During the month of May, Walker asked a number of local artists, writers, and musicians to visit Special Collections, each armed with a research assignment. They then were asked to write a story or create a comic based on their research.
Dailen Williams, Alexander Smith, and Veronica Santos (l-r) share their stories on stage.
These artists’ various creations were showcased at the resulting “A History of Future Bummers.” Writers including Caitlin Cali, Veronica Santos, Dailen Williams, Alexander Smith, Jim Frain, Jeremy Ferris, Keegan Bonds-Harmon, William Keller, and Julia Gualtieri shared their stories, punctuated by musical interludes from Joe DeGeorge. (You can listen to Joe’s sketch demos of these library-based songs here, here, and here. The last one is based on entries about vandalism in our Rhode Island index card catalog!)
Providence Sunday Wipeout cover; “Faces of Narragansett Bay” by Walker Mettling; huge and colorful illustration by Aaron Demuth (clockwise from top left)
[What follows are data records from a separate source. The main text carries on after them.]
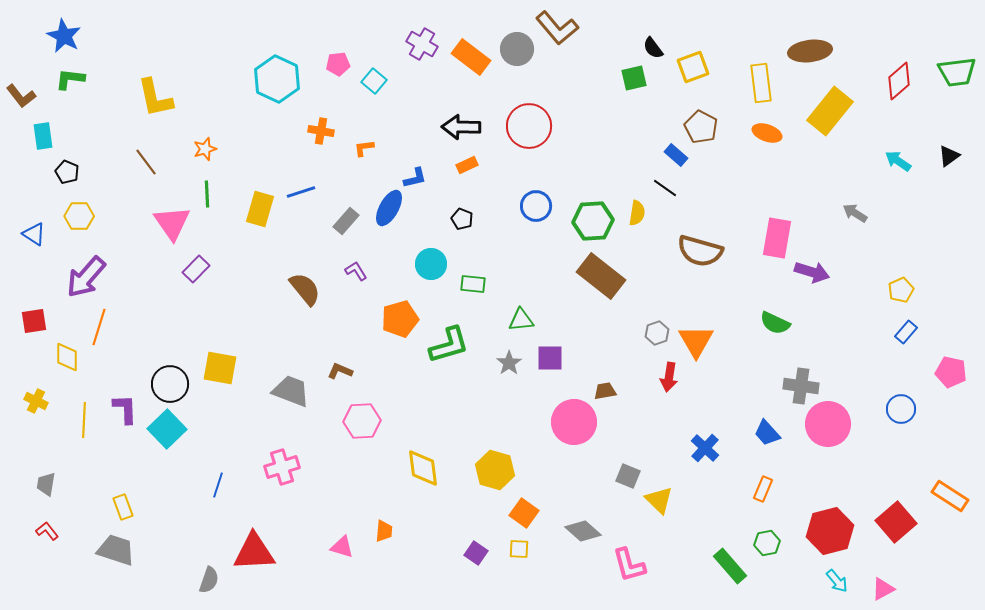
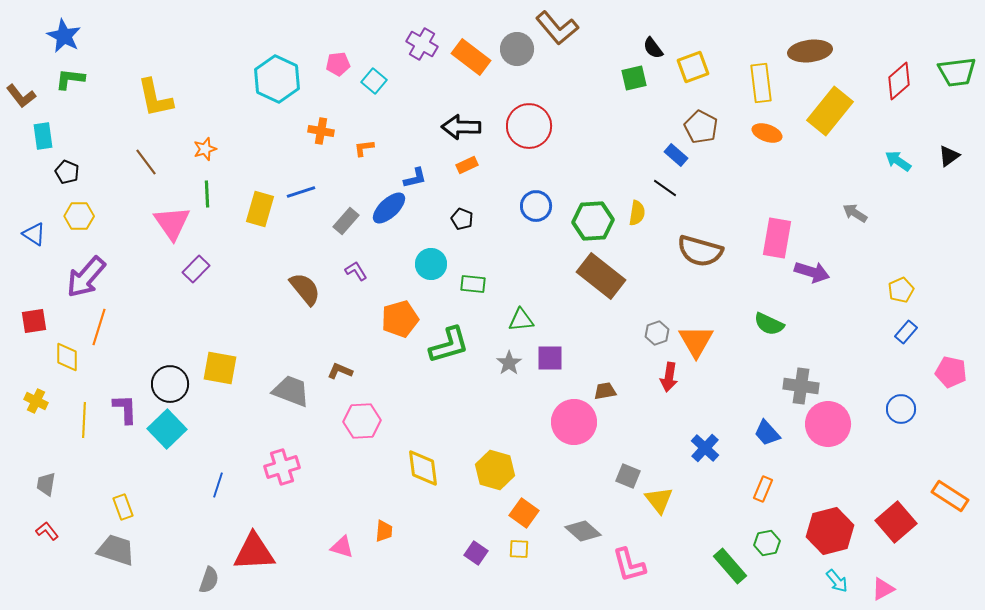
blue ellipse at (389, 208): rotated 18 degrees clockwise
green semicircle at (775, 323): moved 6 px left, 1 px down
yellow triangle at (659, 500): rotated 8 degrees clockwise
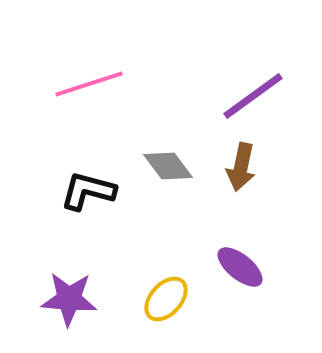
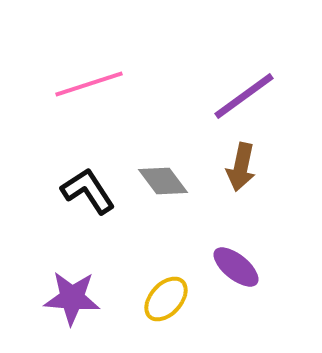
purple line: moved 9 px left
gray diamond: moved 5 px left, 15 px down
black L-shape: rotated 42 degrees clockwise
purple ellipse: moved 4 px left
purple star: moved 3 px right, 1 px up
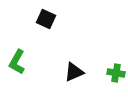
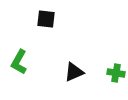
black square: rotated 18 degrees counterclockwise
green L-shape: moved 2 px right
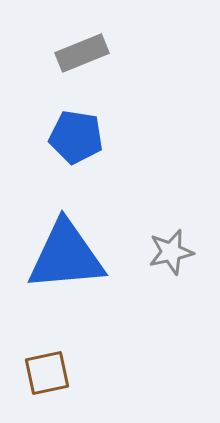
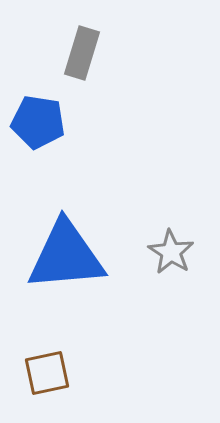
gray rectangle: rotated 51 degrees counterclockwise
blue pentagon: moved 38 px left, 15 px up
gray star: rotated 27 degrees counterclockwise
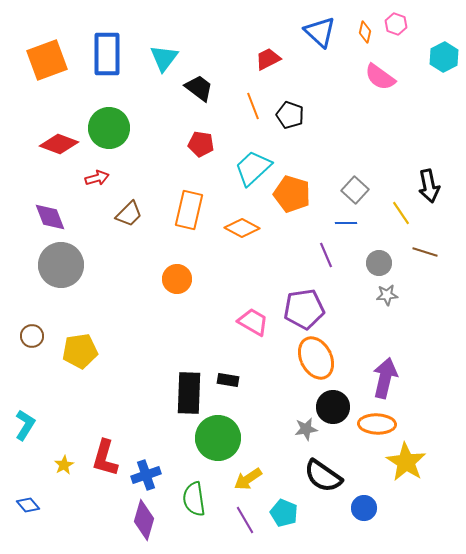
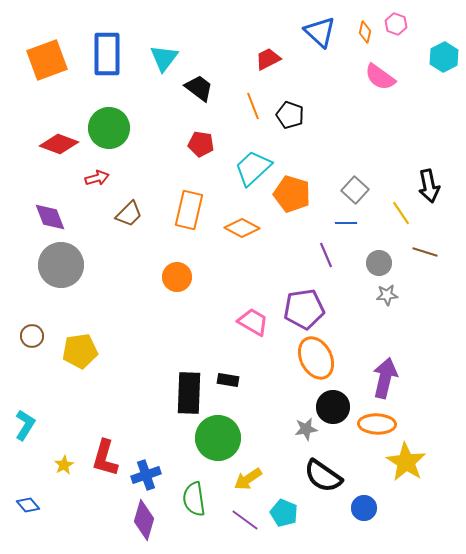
orange circle at (177, 279): moved 2 px up
purple line at (245, 520): rotated 24 degrees counterclockwise
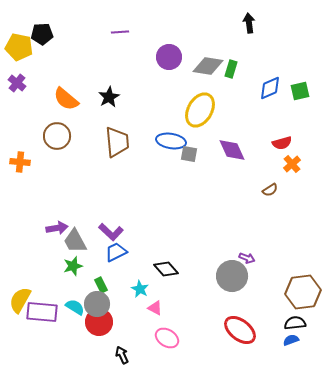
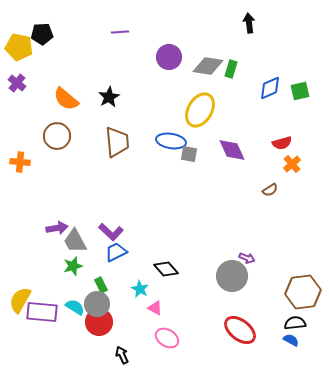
blue semicircle at (291, 340): rotated 49 degrees clockwise
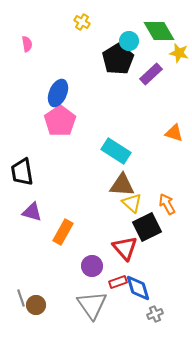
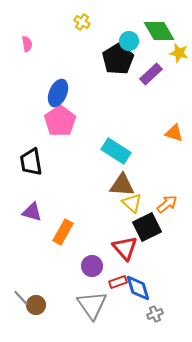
black trapezoid: moved 9 px right, 10 px up
orange arrow: rotated 80 degrees clockwise
gray line: rotated 24 degrees counterclockwise
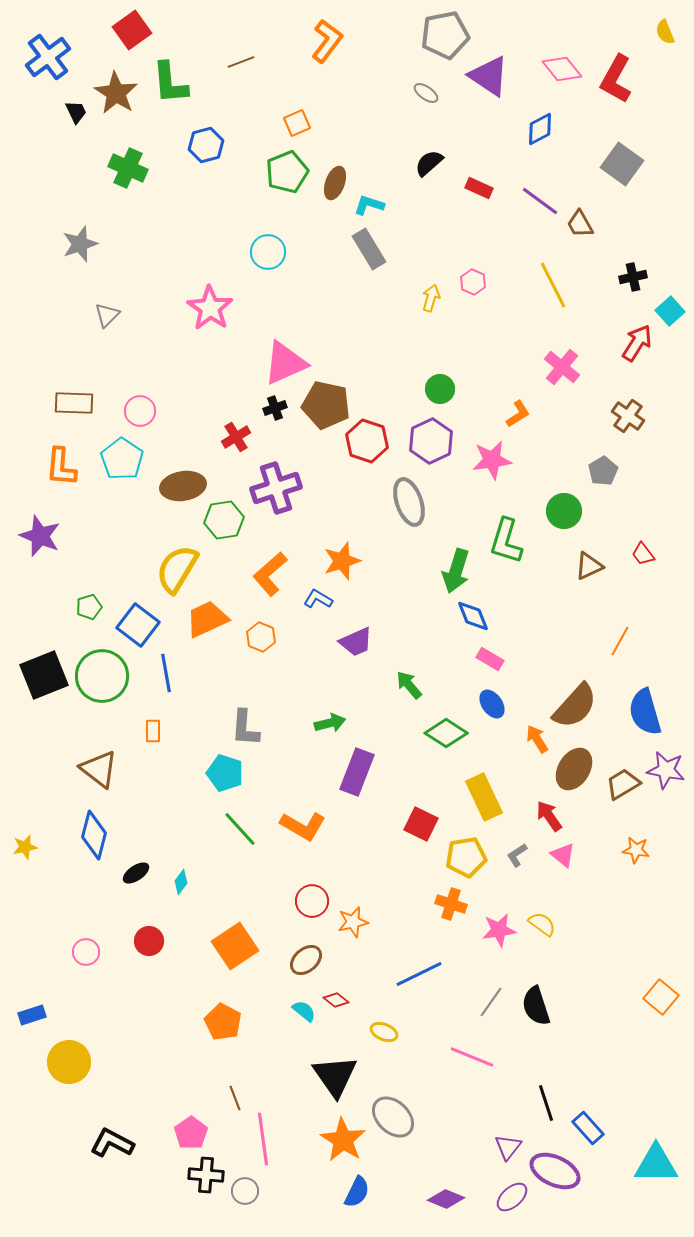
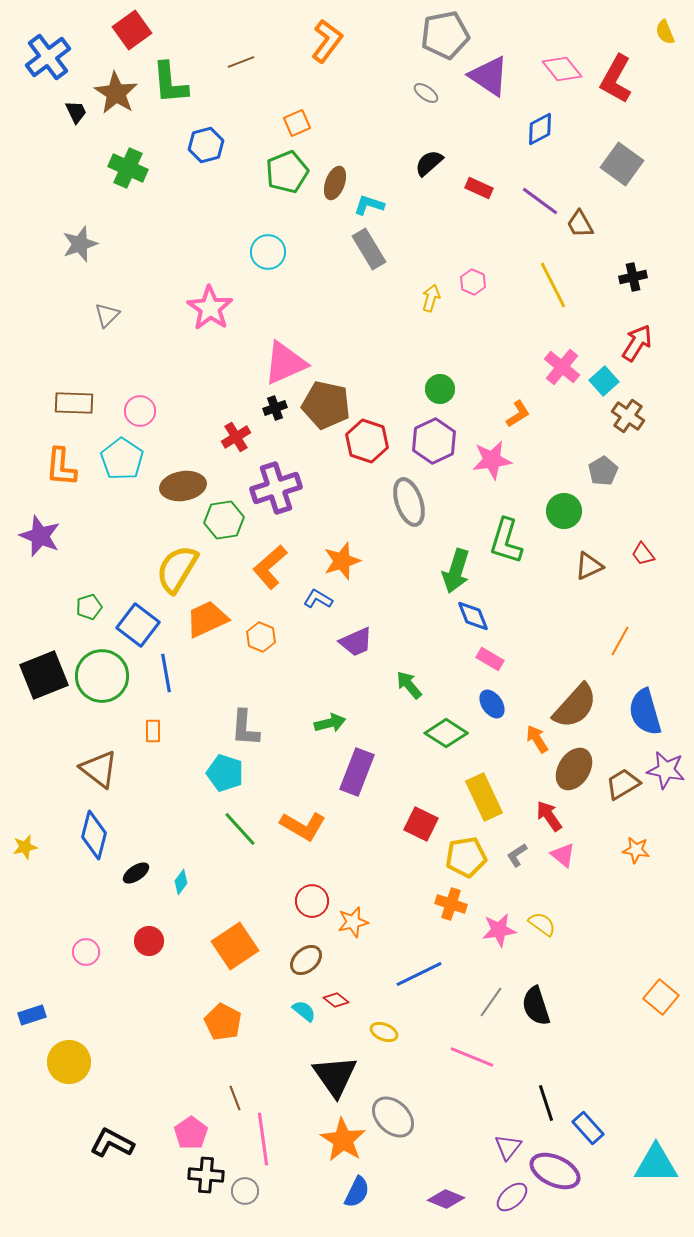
cyan square at (670, 311): moved 66 px left, 70 px down
purple hexagon at (431, 441): moved 3 px right
orange L-shape at (270, 574): moved 7 px up
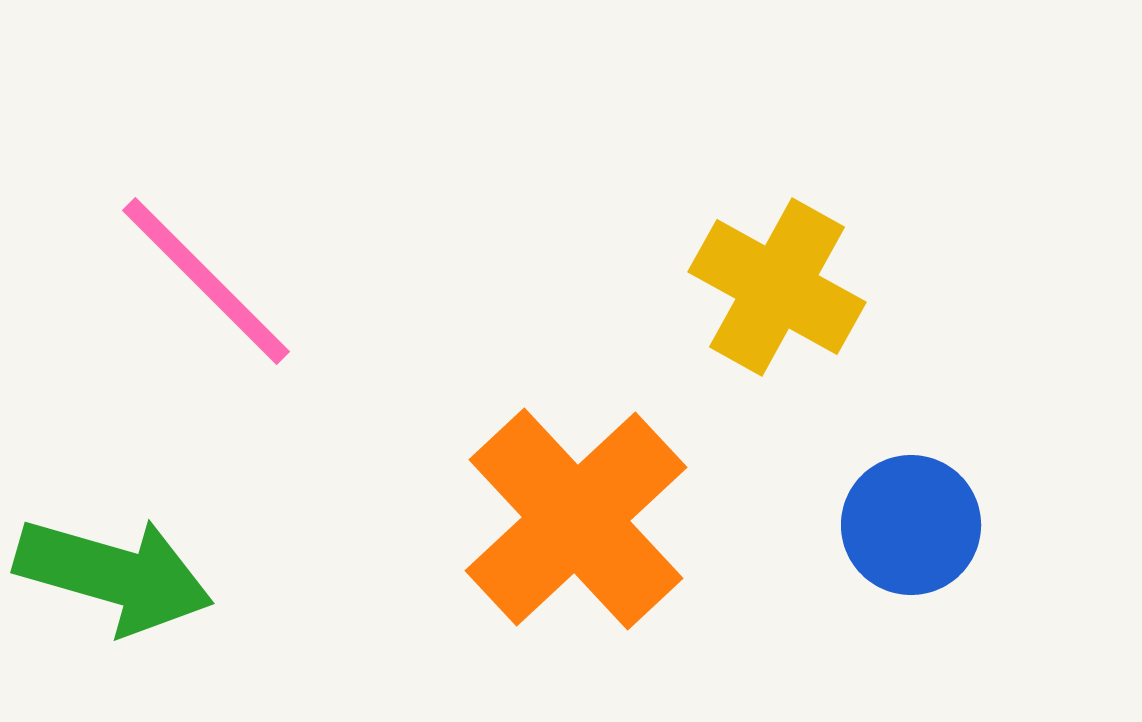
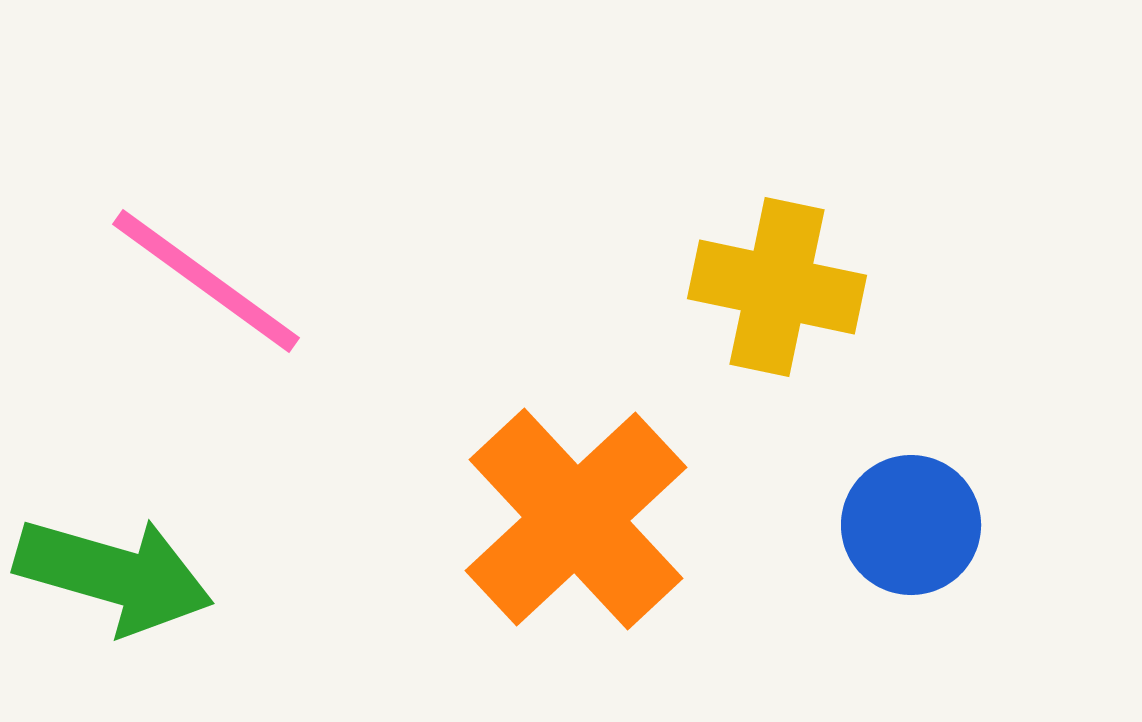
pink line: rotated 9 degrees counterclockwise
yellow cross: rotated 17 degrees counterclockwise
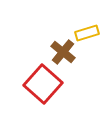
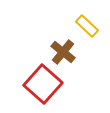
yellow rectangle: moved 7 px up; rotated 60 degrees clockwise
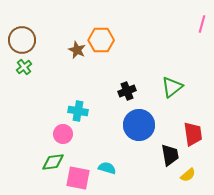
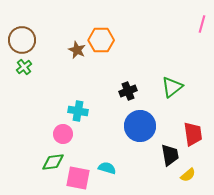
black cross: moved 1 px right
blue circle: moved 1 px right, 1 px down
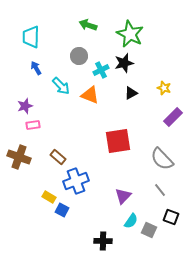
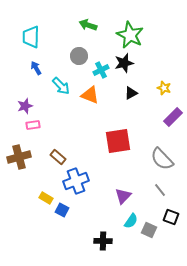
green star: moved 1 px down
brown cross: rotated 35 degrees counterclockwise
yellow rectangle: moved 3 px left, 1 px down
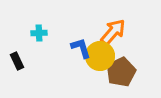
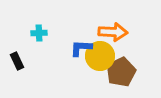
orange arrow: rotated 52 degrees clockwise
blue L-shape: rotated 70 degrees counterclockwise
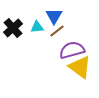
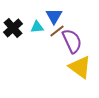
purple semicircle: moved 9 px up; rotated 80 degrees clockwise
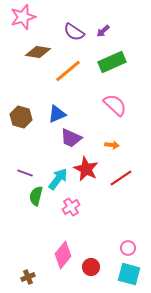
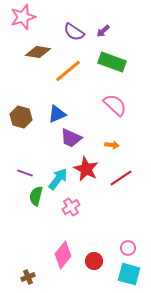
green rectangle: rotated 44 degrees clockwise
red circle: moved 3 px right, 6 px up
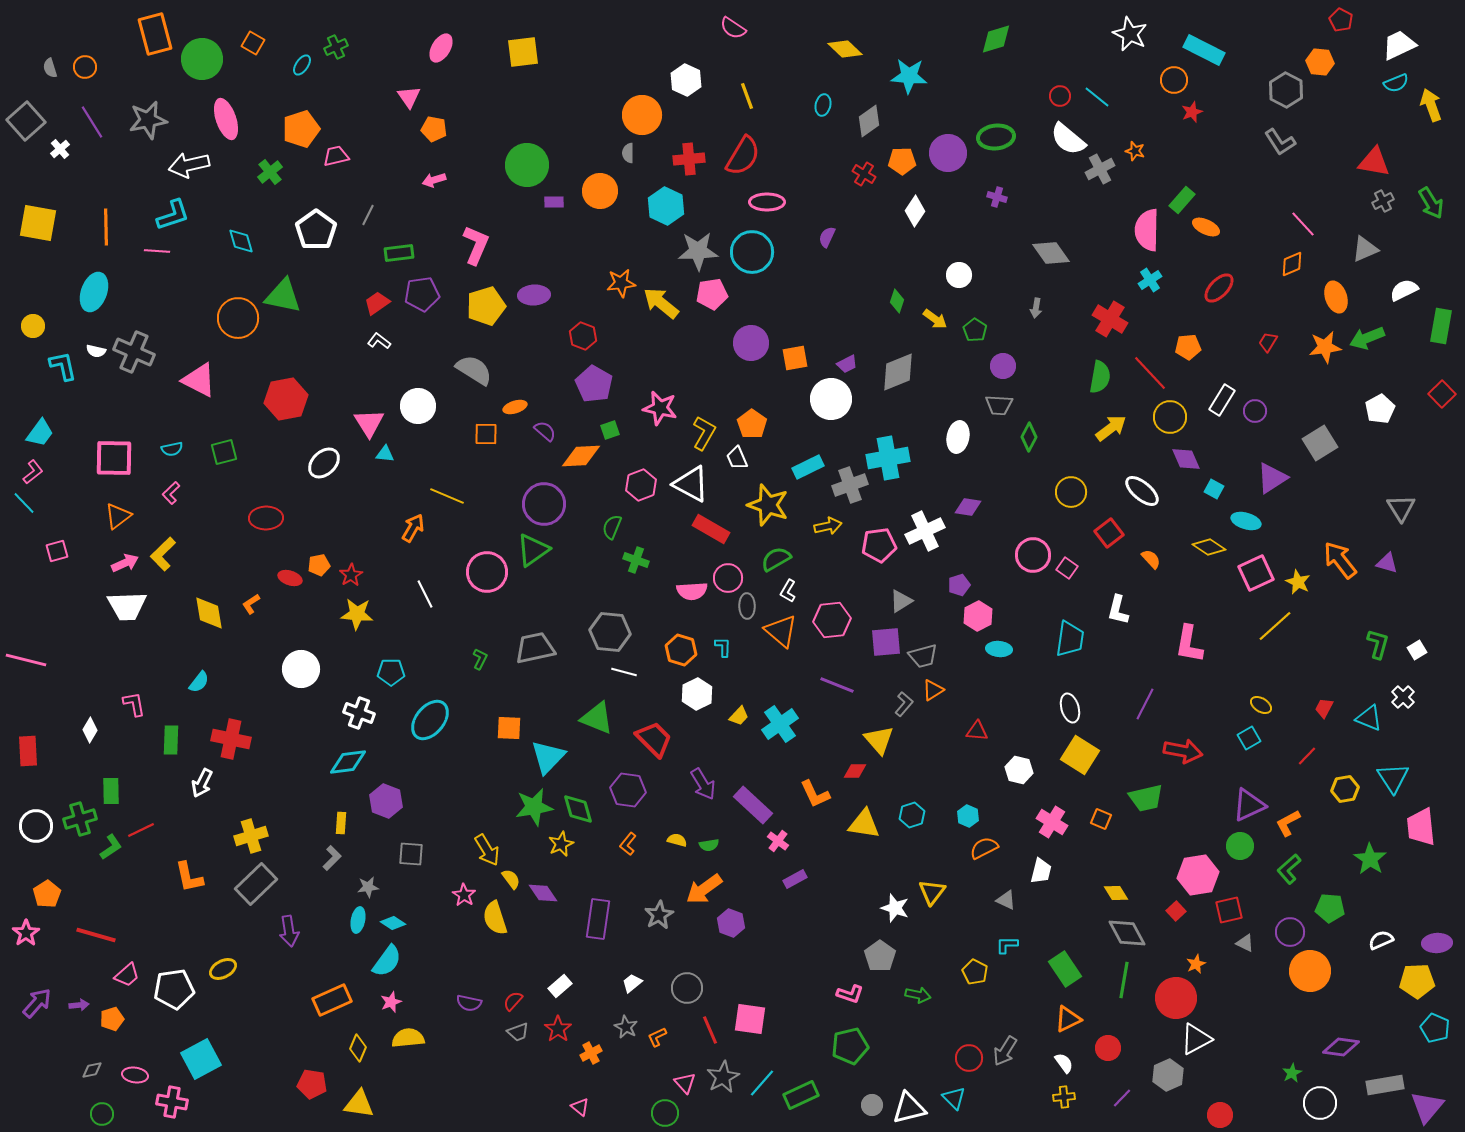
The evening also marked the official release of a new, Special Collections-themed issue of the Providence Sunday Wipeout comics newspaper. WOW! Lots of familiar historical items, local lore, and strange tales appeared in illustrated format in this VERY large format publication.
Walker printed the paper in color on a risograph, and a small army of intrepid volunteers taped and folded pages. Thanks to all for their hard work and for a hilarious and highly entertaining evening!